In a study published in the Journal of Clinical Investigation, a team led by Virginia M.-Y. Lee, PhD, director of Penn's Center for Neurodegenerative Disease Research, describes the first direct evidence of how mutated TDP-43 can cause neurons to die. Although normally found in the nucleus where it regulates gene expression, TDP-43 was first discovered in 2006 to be the major disease protein in ALS and FTLD by the Penn team led by Lee and John Q. Trojanowski, MD, PhD, director of the Institute on Aging at Penn. This discovery has transformed research on ALS and FTLD by linking them to the same disease protein."The discovery of TDP-43 as the pathological link between mechanisms of nervous system degeneration in both ALS and FTLD opened up new opportunities for drug discovery as well as biomarker development for these disorders," says Lee. "An animal model of TDP-43-mediated disease similar to ALS and FTLD will accelerate these efforts."
In the case of TDP-43, neurons could die for two reasons: One, the clumps themselves are toxic to neurons or, two, when TDP-43 is bound up in clumps outside the nucleus, it depletes the cell of normally functioning TDP-43. Normally a cell regulates the exact amount of TDP-43 in itself -- too much is bad and too little is also bad. The loss of function of TDP-43 is important in regulating disease because it regulates gene expression.
To determine the effects of misplaced TDP-43 on the viability of neurons, the researchers made transgenic mice expressing human mutated TDP-43 in the cytoplasm and compared them to mice expressing normal human TDP-43 in the nucleus of nerve cells. Expression of either human TDP-43 led to neuron loss in vulnerable forebrain regions; degeneration of part of the spinal cord tract; and muscle spasms in the mice. These effects recapitulate key aspects of FTLD and a subtype of ALS known as primary lateral sclerosis.
The JCI study showed that a dramatic loss of function causes nerve-cell death because normal mouse TDP-43 is eliminated when human mutated TDP-43 genes are put into the mice. Since cells regulate the exact amount of TDP-43, over-expression of the human TDP-43 protein prevents the mouse TDP-43 from functioning normally. Lee and colleagues think this effect leads to neuron death rather than clumps of TDP-43 because these clumps were rare in the mouse cells observed in this study. Lee says that it is not yet clear why clumps were rare in this mouse model when they are so prevalent in human post-mortem brain tissue of ALS and FTLD patients.
Neurodegeneration in the mouse neurons expressing TDP-43 -- both the normal and mutated human versions -- was accompanied by a dramatic downregulation of the TDP-43 protein mice are born with. What's more, mice expressing the mutated human TDP-43 exhibited profound changes in gene expression in neurons of the brain's cortex.

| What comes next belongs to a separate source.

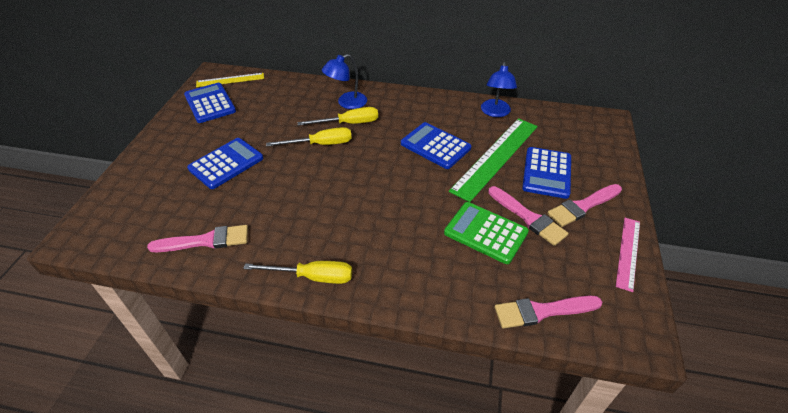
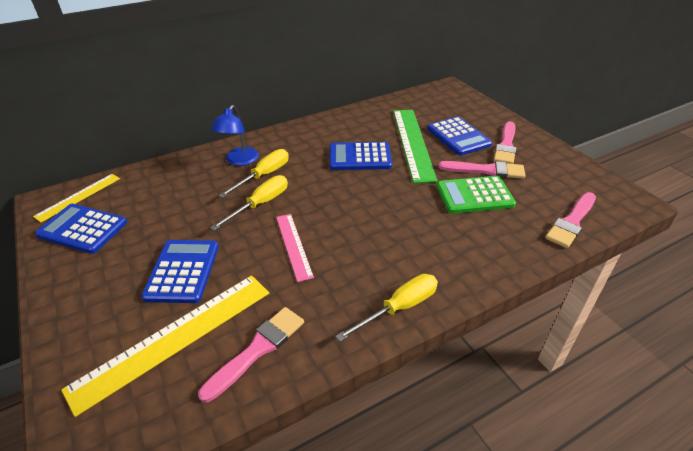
camera: 40 degrees left, 5 degrees down
blue lamp [481,62,517,117] -> none
pink ruler [616,218,640,292] -> pink ruler moved to [276,214,314,282]
none -> yellow ruler [61,275,269,417]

The findings suggest that disturbing the normal TDP-43 in the cell nucleus results in loss of normal TDP-43 function and gene regulatory pathways, culminating in degeneration of affected neurons.
Next steps, say the researchers, will be to look for the specific genes that are regulated by TDP-43 and how mRNA splicing is involved so that the abnormal regulation of these genes can be corrected.
At the same time, notes Lee, "We soon will launch studies of novel strategies to prevent TDP-43-mediated nervous system degeneration using this mouse model of ALS and FTLD."
The study was funded in part by funds from the National Institutes of Health.